● WHAT YOU WILL DO: Rewrite the lines of the material below, substituting "vernacular name" for "common name" and changing nothing else. Leave the pictures out of your answer.

Start of DATA FOR PROCESSING

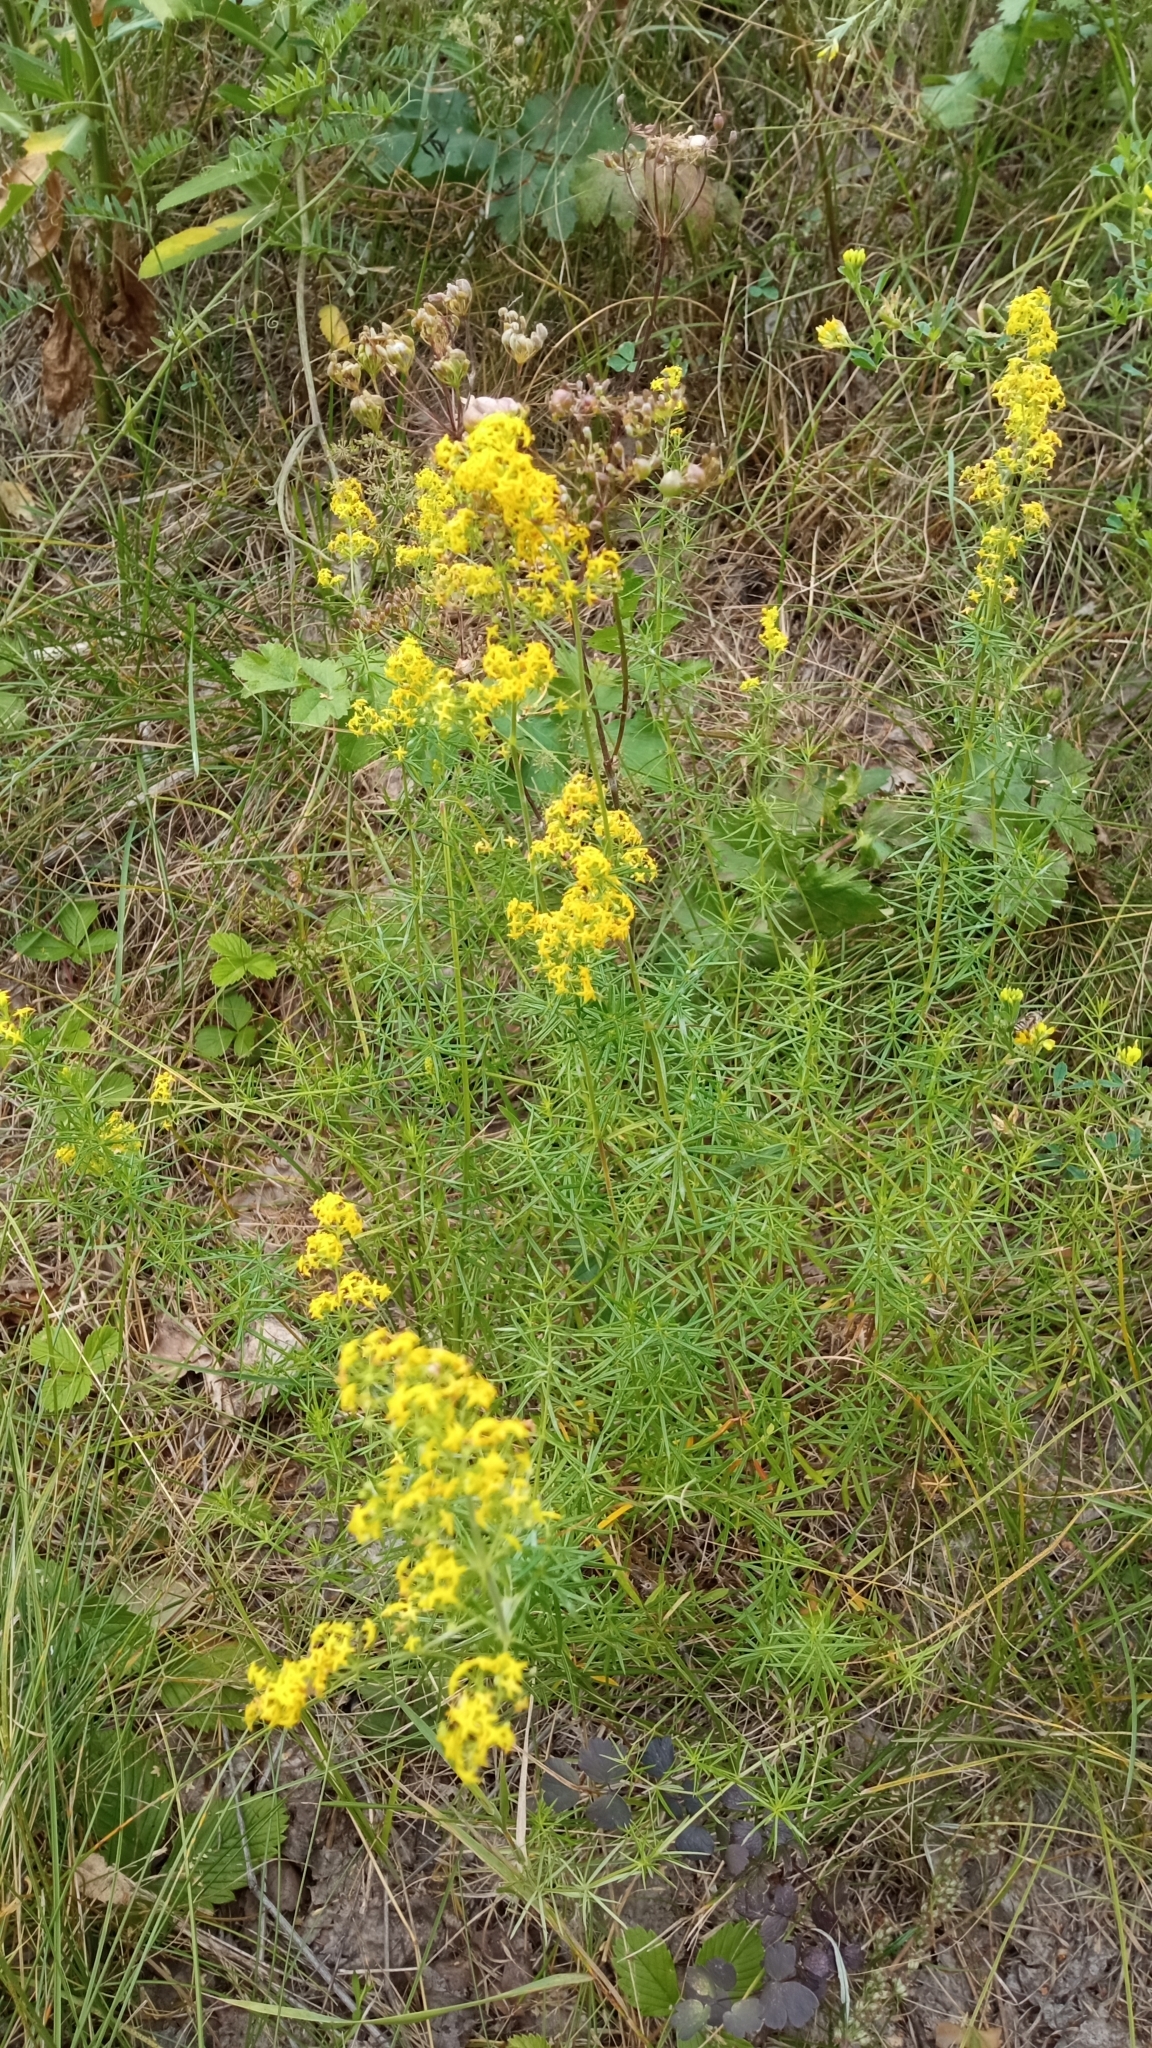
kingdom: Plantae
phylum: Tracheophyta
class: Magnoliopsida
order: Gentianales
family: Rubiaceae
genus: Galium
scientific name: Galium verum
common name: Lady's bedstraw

End of DATA FOR PROCESSING

● TASK RESPONSE:
kingdom: Plantae
phylum: Tracheophyta
class: Magnoliopsida
order: Gentianales
family: Rubiaceae
genus: Galium
scientific name: Galium verum
vernacular name: Lady's bedstraw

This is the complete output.